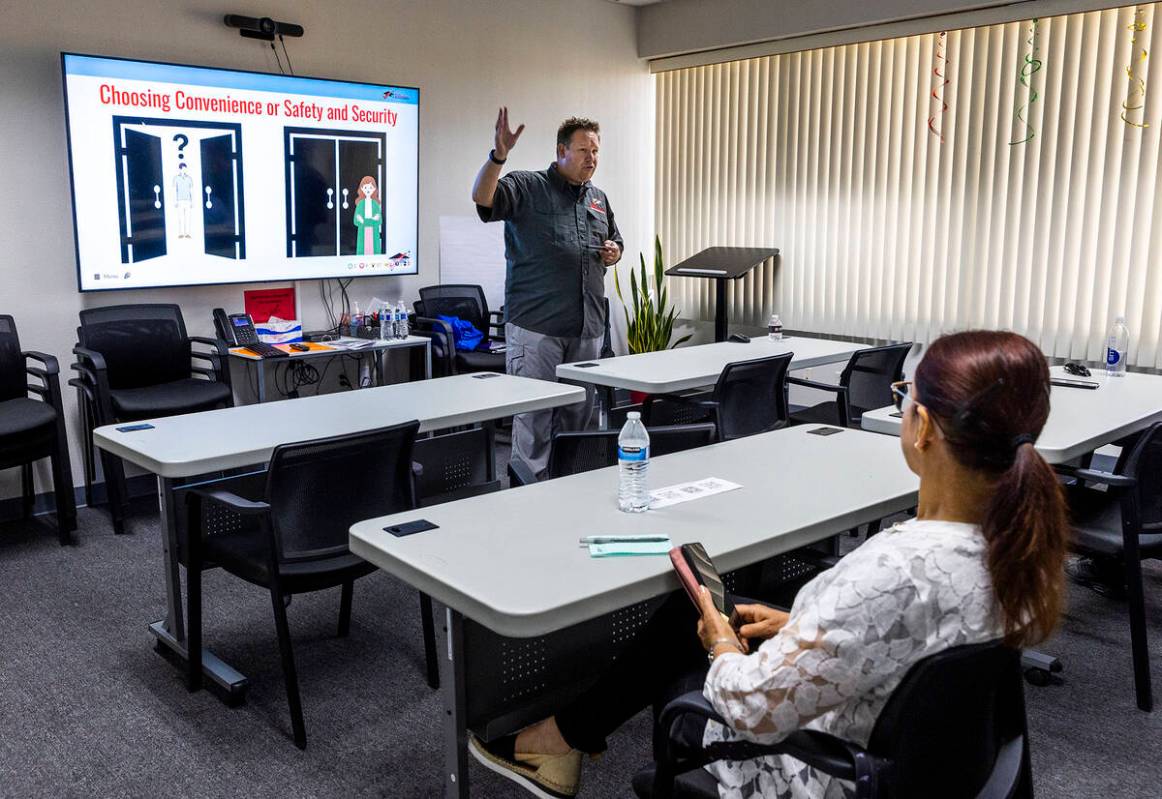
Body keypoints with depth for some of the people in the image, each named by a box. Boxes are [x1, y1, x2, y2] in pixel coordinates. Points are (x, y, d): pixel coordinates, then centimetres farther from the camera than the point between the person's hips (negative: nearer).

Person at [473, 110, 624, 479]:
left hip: (587, 326, 6)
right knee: (534, 411, -3)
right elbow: (482, 198, -18)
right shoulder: (527, 187, -2)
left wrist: (614, 253, 7)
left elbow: (615, 241, 31)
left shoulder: (599, 198, 19)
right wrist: (498, 155, -34)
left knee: (579, 411, 12)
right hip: (536, 324, -6)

============================================================

* WHAT YOU HAVE TO DO
For every line in the listing above that contains "left", copy that line.

* TASK RESULT
left hip: (587, 326, 6)
left wrist: (614, 253, 7)
left elbow: (615, 241, 31)
left shoulder: (599, 198, 19)
left knee: (579, 411, 12)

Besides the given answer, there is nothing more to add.